But in this post, he explains that he is resigning from his field. Measurement has over promised and under delivered.

“The degrading of public education has involved impugning its effectiveness, cutting its budget, and busting its unions. Educational measurement has been the perfect tool for accomplishing all three: cheap and scientific looking….

“Teachers and many parents understand that children’s development is far too complex to capture with an hour or two taking a standardized test. So resistance has been met with legislated mandates. The test company lobbyists convince politicians that grading teachers and schools is as easy as grading cuts of meat. A huge publishing company from the UK has spent $8 million in the past decade lobbying Congress.

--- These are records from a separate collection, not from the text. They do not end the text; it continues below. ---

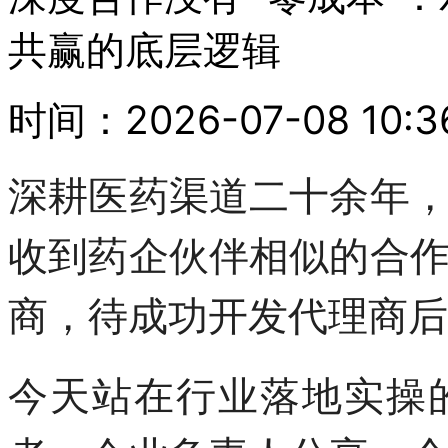
共赢的底层逻辑
时间：2026-07-08 10:
深耕医药渠道二十余年
收到药企伙伴相似的合
商，待成功开发代理商后
今天站在行业落地实操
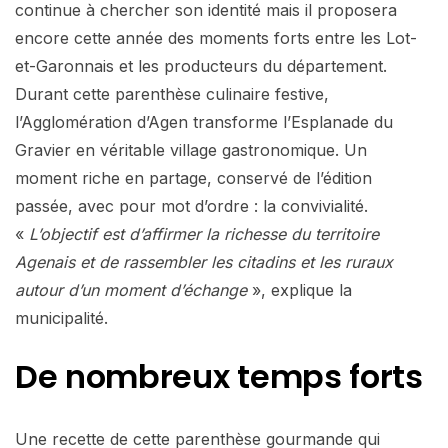
continue à chercher son identité mais il proposera
encore cette année des moments forts entre les Lot-
et-Garonnais et les producteurs du département.
Durant cette parenthèse culinaire festive,
l’Agglomération d’Agen transforme l’Esplanade du
Gravier en véritable village gastronomique. Un
moment riche en partage, conservé de l’édition
passée, avec pour mot d’ordre : la convivialité.
«
L’objectif est d’affirmer la richesse du territoire
Agenais et de rassembler les citadins et les ruraux
autour d’un moment d’échange
», explique la
municipalité.
De nombreux temps forts
Une recette de cette parenthèse gourmande qui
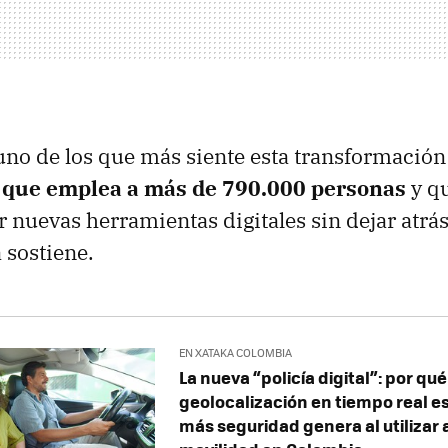
 uno de los que más siente esta transformación
 que emplea a más de 790.000 personas
y qu
r nuevas herramientas digitales sin dejar atrás
 sostiene.
EN XATAKA COLOMBIA
La nueva “policía digital”: por qué
geolocalización en tiempo real es
más seguridad genera al utilizar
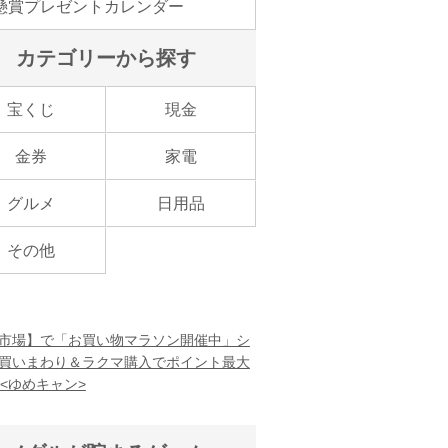
懸賞プレゼントカレンダー
カテゴリーから探す
宝くじ
現金
金券
家電
グルメ
日用品
その他
市場】で「お買い物マラソン開催中」シ
買いまわり＆ラクマ購入でポイント最大
！<ゆめキャン>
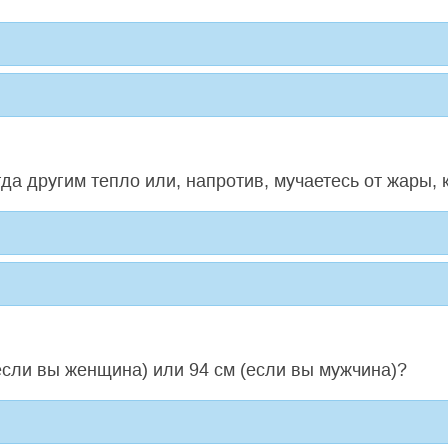
огда другим тепло или, напротив, мучаетесь от жары,
если вы женщина) или 94 см (если вы мужчина)?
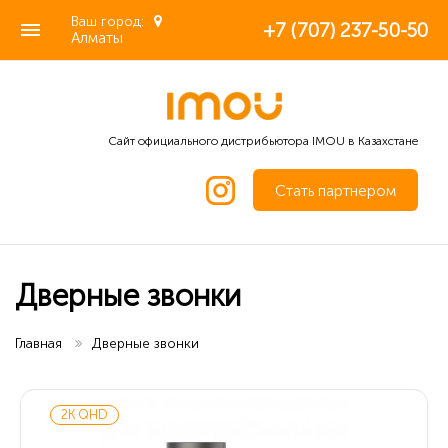
Ваш город:
+7 (707) 237-50-50
Алматы
Сайт официального дистрибьютора IMOU в Казахстане
Стать партнером
Дверные звонки
Главная
Дверные звонки
2K QHD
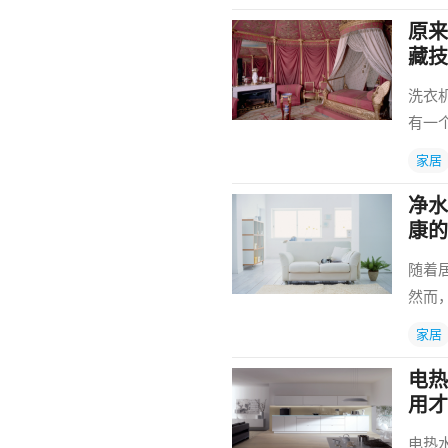
原来
藏技
洗衣
有一
家居
净水
康的
随着
然而
家居
电热
用才
电热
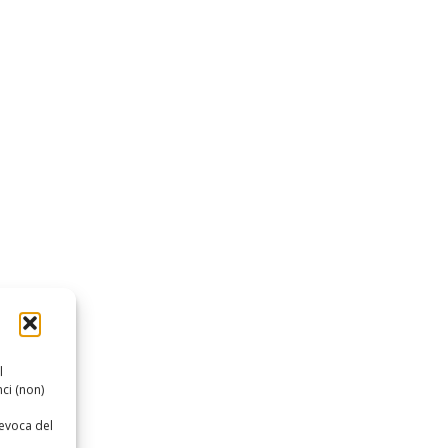
l
ci (non)
revoca del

Politicians believe that testing must be the cornerstone of any education policy.

“The results of this cronyism between corporations and politicians have been chaotic. Parents see the stress placed on their children and report them sick on test day. Educators, under pressure they see as illegitimate, break the rules imposed on them by governments. Many teachers put their best judgment and best lessons aside and drill children on how to score high on multiple-choice tests. And too many of the best teachers exit the profession.

“When measurement became the instrument of accountability, testing companies prospered and schools suffered. I have watched this happen for several years now. I have slowly withdrawn my intellectual commitment to the field of measurement. Recently I asked my dean to switch my affiliation from the measurement program to the policy program. I am no longer comfortable being associated with the discipline of educational measurement.”